Seit Beginn des Jahres läuft das Projekt Terra Boga - eine Wortschöpfung
aus dem portugiesischen Terra Preta, also Schwarzerde, und Botanischer
Garten. Wissenschaftler der Freien Universität (FU) Berlin wollen dabei im
Botanischen Garten wertvolle Schwarzerde mit hohem Anteil an stabilem
Dauerhumus aus den anfallenden organischen Abfällen gewinnen.
Das Projekt ist auf drei Jahre angelegt, finanziert aus dem
Umweltentwicklungsprogramm mit Geldern des Landes und der EU. Im Frühling
starten die Forscher die ersten Versuche, um Pflanzensubstrate mit der
Terra Preta Technologie herzustellen und auf ihren Nährstoffgehalt zu
testen. Bis Schwarzerde entsteht, wird es allerdings noch einige Monate
dauern - mindestens.
Der Bedarf an dem Endprodukt ist groß. Es gab bereits Anfragen von der
Domäne Dahlem, dem Umweltamt Zehlendorf, dem Gartenbauamt sowie vielen
privaten Gärtnern. Sie alle wollen Terra Boga am liebsten jetzt schon
zwischen den Fingern rieseln lassen, im Frühjahr auf die eigene Erde
streuen - und auf grüne Wunder warten. Man sehe an dem großen Interesse das
Potenzial ihres Projekts auf Praktikerebene, sagt König. Auch für Urban
Gardening wie etwa in den Kreuzberger Prinzessinnengärten. "Es gibt soviel
Potenzial, um die CO2-Bilanz der Stadt zu verbessern", schwärmt die
zierliche Frau.
Potenzial ist so ein Wort, das an diesem Frühlingstag im Botanischen Garten
immer wieder fällt. Man könnte auch Hype um die Terra Preta sagen. Dabei
unterscheidet sie sich von herkömmlicher Komposterde eigentlich nur
dadurch, dass Pflanzenreste zusammen mit Fäkalien und sogenannter Biochar -
Biokohle - verrotten. Die indigene Bevölkerung im Amazonasgebiet Brasiliens
wusste schon vor 2.000 Jahren, wie man aus den Abfällen des Lebens wieder
nährstoffreiche Erde gewinnt. Nun, im Zuge des Klimawandels, und mit dem
Wissen um die Schäden konventioneller Landwirtschaft, soll auch in unseren
Breiten das Urwaldwissen wieder aufleben - um Böden ohne Chemie zu
verbessern und wieder in geschlossenen Kreisläufen zu wirtschaften.

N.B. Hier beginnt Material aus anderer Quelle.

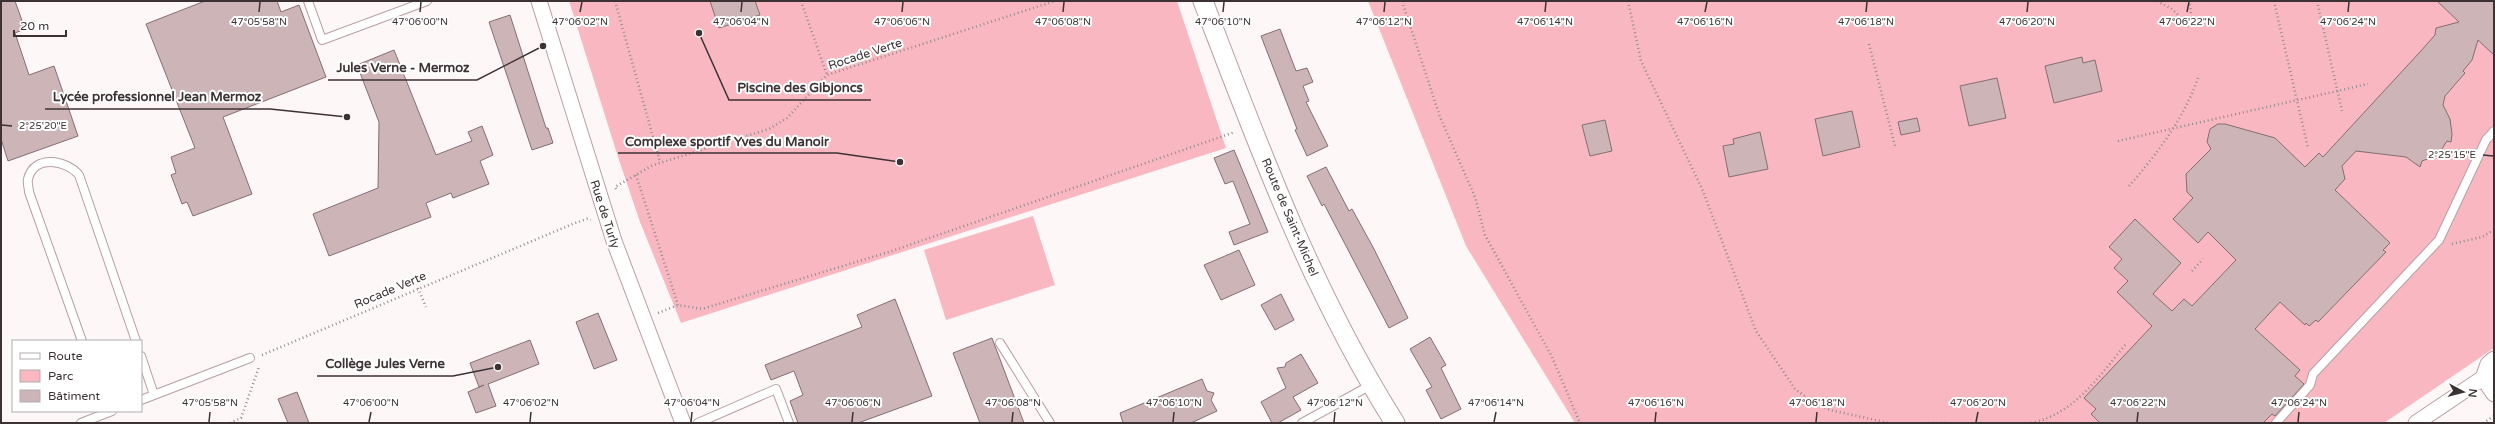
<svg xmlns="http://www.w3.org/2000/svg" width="2495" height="424" font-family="'Varela Round',sans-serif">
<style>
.green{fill:#f8b7c1}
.building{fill:#cdb4b7;stroke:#846e71}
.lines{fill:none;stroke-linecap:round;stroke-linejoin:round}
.service-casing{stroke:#b79fa2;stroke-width:10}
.minor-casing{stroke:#b79fa2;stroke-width:17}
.tertiary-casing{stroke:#b79fa2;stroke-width:21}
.path{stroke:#948c8e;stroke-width:2.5;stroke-dasharray:1 3;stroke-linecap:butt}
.service{stroke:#fff;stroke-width:8}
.minor{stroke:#fff;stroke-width:15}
.tertiary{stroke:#fff;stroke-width:19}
.ticks{fill:none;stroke:#3c3234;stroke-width:1.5}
.labels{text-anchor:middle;stroke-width:4;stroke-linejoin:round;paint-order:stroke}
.street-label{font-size:12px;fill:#3c3234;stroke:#fff}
.ticks-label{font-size:10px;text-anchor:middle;fill:#3c3234;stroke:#fff;stroke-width:4;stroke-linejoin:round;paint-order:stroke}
.leader{fill:none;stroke:#3c3234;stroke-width:1.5}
.callout-dot{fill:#3c3234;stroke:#fff;stroke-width:1.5}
.callout-label{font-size:13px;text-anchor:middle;font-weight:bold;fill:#3c3234;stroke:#fff;stroke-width:4;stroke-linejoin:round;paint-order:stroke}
</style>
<rect width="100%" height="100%" fill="#fdf7f8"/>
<path class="green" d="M569,1h608l49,147 -545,175 -41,-101 -21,-62z
M1368,1h1126v347l-110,75h-809l-109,-177z
M1033,216l22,69 -109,35 -22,-70z"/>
<path class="building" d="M1,1h14l10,28 -10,4 14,42 25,-9 24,70 -70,25 -7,-22z
M205,1h72l4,11 18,-7 27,72 -103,40 29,77 -59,22 -6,-14 -5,2 -11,-29 5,-2 -5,-16 24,-9 -49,-124z
M710,1h45l5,14 -41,13z
M2437,1h57v54l-16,-15 -6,20 -9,11 2,2 -20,23 -2,9 7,14 2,15 -1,8 -4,-1 -9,14 -16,6 -2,6 -14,-10 -50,-6 -14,15 3,13 -10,11 55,53 -7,7 3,2 -68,70 -2,-2 -7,6 -3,-3 -1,2 -25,-23 -25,27 45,41 -5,6 9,8 -29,32 -3,-2 -9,9h-163l-9,-9 5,-5 -12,-11 68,-72 -35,-34 11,-11 -14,-13 8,-9 -13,-12 26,-28 46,44 -28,31 19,17 12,-12 8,7 44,-46 -28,-28 -10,11 -25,-24 20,-21 -6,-6 -1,-18 25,-25 -4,-7 3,-13 8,-5h7l50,14 30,29 14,-14 4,4 96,-104 16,-18 1,-7 23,-6z
M510,15l36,113h2l5,15 -21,7 -43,-128z
M1280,29l16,42 11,-3 6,14 -10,4 6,15 -3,1 22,44 -21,10 -12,-26 2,-1 -36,-93z
M394,50l42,105 36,-14 -4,-9 14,-6 11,29 -13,6 9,23 -36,14 -2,-5 -25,10 5,14 -102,39 -16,-42 65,-26 1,-66 -22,-57z
M2082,57l1,6 12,-3 7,31 -48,12 -9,-37z
M1997,78l9,40 -37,8 -9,-40z
M1852,111l8,36 -37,9 -8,-37z
M1917,118l3,13 -19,4 -3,-13z
M1605,120l7,31 -22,5 -8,-31z
M1760,132l8,37 -39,8 -6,-31 11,-2 -1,-5z
M1234,150l34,82 -34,13 -5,-13 21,-8 -17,-43 -8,3 -11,-26z
M1326,167l23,44 3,-2 22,40 34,69 -19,10 -65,-124 -2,2 -15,-30z
M1239,250l16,35 -34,15 -17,-35z
M1281,294l13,26 -19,10 -14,-25z
M895,299l37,97 -74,27h-60l-8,-22 13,-6 -9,-24 -23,9 -6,-15 97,-38 -5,-12z
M598,313l19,47 -23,9 -18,-47z
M1430,337l16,28 -5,3 20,41 -20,10 -15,-29 6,-3 -22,-38z
M992,338l32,85h-44l-27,-70z
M530,340l9,24 -51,20 8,22 -20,7 -8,-21 16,-7 -5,2 -9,-24z
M1301,354l17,29 -25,14 8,13 -23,13h-6l-11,-21 25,-14 -9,-20 8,-1 1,-4z
M1202,379l5,12 7,2 -3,7 6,11 -26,12h-68l-3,-10z
M297,392l12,31h-21l-10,-24z"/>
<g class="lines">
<defs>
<path id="service" d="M308,1l14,39 105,-39
M82,341l-53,-149c0,-4 -2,-9 -1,-13 6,-25 39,-19 51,-4l57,166
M1000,343l50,80
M141,356l13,39
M141,400l109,-42
M81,423l31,-12
M698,423l78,-34 13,34
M1302,423l69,-38
M2276,423l34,-38 3,-11 126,-134 47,-100 8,-9"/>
<path id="minor" d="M539,1l75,240 69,182
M2483,378l5,-14 6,-5
M2483,378l11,16
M2416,423l67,-45 11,-3"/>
<path id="tertiary" d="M1203,1c55,144 109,291 192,422"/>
</defs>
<use href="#service" class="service-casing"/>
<use href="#minor" class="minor-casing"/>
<use href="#tertiary" class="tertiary-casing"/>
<path class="path" d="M615,1l45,161
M801,1l26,74
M1402,1l38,116 35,80 10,38 67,122 28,66
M1628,1l13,60 62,130 53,140 39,58 18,13 17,8 59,13
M2157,1l15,8 17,17
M2274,1l34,147
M2317,1l25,110
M2189,25l2,-14 -2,-10
M1869,44l26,102
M2118,141l250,-57
M636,175l42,130
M2129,186c29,-33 56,-69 70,-111
M616,189l-1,-2 38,-22 116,-36 18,-11 40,-43 228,-74
M2452,244l30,-7 12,-7
M2192,271l11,-12
M418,288l8,19
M658,313l20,-8 24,4 190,-58 343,-119
M262,355l313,-132 12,-4 4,1
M230,423l11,-5 18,-51
M1928,423h17
M2031,423c44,-9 68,-47 95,-79
M2483,423l11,-7"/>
<use href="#service" class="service"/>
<use href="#minor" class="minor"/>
<use href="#tertiary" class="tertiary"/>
</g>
<path class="ticks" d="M259,12l1,-10M420,12l1,-10M580,12l2,-10M741,12l1,-10M902,12l1,-10M1063,12l1,-10M1223,12l1,-10M1384,12l1,-10M1545,12l1,-10M1705,12l2,-10M1866,12l1,-10M2027,12l1,-10M2187,12l2,-10M2348,12l1,-10M2,125l10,1M2483,155l10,1M209,422l1,-10M369,422l2,-10M530,422l1,-10M691,422l1,-10M852,422l1,-10M1012,422l1,-10M1173,422l1,-10M1334,422l1,-10M1494,422l2,-10M1655,422l1,-10M1816,422l1,-10M1976,422l2,-10M2137,422l1,-10M2298,422l1,-10"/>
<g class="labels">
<g class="street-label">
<text transform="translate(865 54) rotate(-18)" y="4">Rocade Verte</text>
<text transform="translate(605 214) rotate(72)" y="4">Rue de Turly</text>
<text transform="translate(1290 217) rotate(67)" y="4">Route de Saint-Michel</text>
<text transform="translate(390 290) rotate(-23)" y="4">Rocade Verte</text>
</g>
</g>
<g class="ticks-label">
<text x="259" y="25">47°05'58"N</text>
<text x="420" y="25">47°06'00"N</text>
<text x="580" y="25">47°06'02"N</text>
<text x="741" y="25">47°06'04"N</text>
<text x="902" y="25">47°06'06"N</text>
<text x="1063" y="25">47°06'08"N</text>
<text x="1223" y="25">47°06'10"N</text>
<text x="1384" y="25">47°06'12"N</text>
<text x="1545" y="25">47°06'14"N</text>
<text x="1705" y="25">47°06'16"N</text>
<text x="1866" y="25">47°06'18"N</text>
<text x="2027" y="25">47°06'20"N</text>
<text x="2187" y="25">47°06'22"N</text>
<text x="2348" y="25">47°06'24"N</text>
<text x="43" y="129">2°25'20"E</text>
<text x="2452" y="158">2°25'15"E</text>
<text x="210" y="406">47°05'58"N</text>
<text x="371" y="406">47°06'00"N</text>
<text x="531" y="406">47°06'02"N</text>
<text x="692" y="406">47°06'04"N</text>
<text x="853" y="406">47°06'06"N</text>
<text x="1013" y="406">47°06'08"N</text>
<text x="1174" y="406">47°06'10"N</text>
<text x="1335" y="406">47°06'12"N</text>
<text x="1496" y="406">47°06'14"N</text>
<text x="1656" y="406">47°06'16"N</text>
<text x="1817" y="406">47°06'18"N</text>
<text x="1978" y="406">47°06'20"N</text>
<text x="2138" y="406">47°06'22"N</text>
<text x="2299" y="406">47°06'24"N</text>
</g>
<path class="leader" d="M543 46L477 80H328M699 33L729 100H871M347 117L270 109H45M900 162L837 153H618M498 367L453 376H317"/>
<g class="callout-dot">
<circle cx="543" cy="46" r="4"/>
<circle cx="699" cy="33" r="4"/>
<circle cx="347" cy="117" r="4"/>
<circle cx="900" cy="162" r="4"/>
<circle cx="498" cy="367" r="4"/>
</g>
<g class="callout-label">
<text x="403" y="72">Jules Verne - Mermoz</text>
<text x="800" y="92">Piscine des Gibjoncs</text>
<text x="157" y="101">Lycée professionnel Jean Mermoz</text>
<text x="727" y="146">Complexe sportif Yves du Manoir</text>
<text x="385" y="368">Collège Jules Verne</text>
</g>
<rect width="2495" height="424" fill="none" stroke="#3c3234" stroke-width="4"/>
<rect x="12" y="340" width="130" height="72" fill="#ffffff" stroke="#b1adae"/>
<rect x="20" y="353" width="20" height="6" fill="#ffffff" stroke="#b1adae"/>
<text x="48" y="360" font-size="12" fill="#3c3234">Route</text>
<rect x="20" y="370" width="20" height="12" fill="#f8b7c1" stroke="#b1adae"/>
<text x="48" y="380" font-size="12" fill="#3c3234">Parc</text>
<rect x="20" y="390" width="20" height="12" fill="#cdb4b7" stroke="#b1adae"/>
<text x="48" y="400" font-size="12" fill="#3c3234">Bâtiment</text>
<g transform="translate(2463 392) rotate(97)" stroke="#ffffff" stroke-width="3" paint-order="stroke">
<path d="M0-3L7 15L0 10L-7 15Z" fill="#3c3234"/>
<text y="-6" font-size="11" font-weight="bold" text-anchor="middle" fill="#3c3234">N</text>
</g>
<path d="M14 30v6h52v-6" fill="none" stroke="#3c3234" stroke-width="2"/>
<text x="20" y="30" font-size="12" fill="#3c3234" stroke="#ffffff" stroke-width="3" paint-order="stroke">20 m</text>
</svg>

Zwei Männer karren unweit von Königs Büro in ihren Schubkarren geharktes
Laub auf einen riesigen Berg. Er erinnert eher an eine Halde in einem
Braunkohle-Abbaugebiet als an das, was des Gärtners Glück sein soll: ein
Komposthaufen. Unmengen an Erde, dazwischen vertrocknete Pflanzenstengel,
Blüten, Wurzeln, Geäst. Bis zu Tausend Kubikmeter davon fallen jährlich an.
Nebenan zeigt sich, was aus so einem Schüttgut einmal werden kann:
gräuliche Erde, gerade gut genug, um anspruchslose Wiesen zu düngen.
"Verkaufen können wir das nicht", sagt König und deutet auf den fertigen
Kompost, "das will niemand haben, da sind zu viele Unkrautsamen drin."
Hinter der Halde lagert das eigentlich wertvolle Gut für den Boden des
Botanischen Gartens: dunkle Komposterde - von externen Firmen angeliefert.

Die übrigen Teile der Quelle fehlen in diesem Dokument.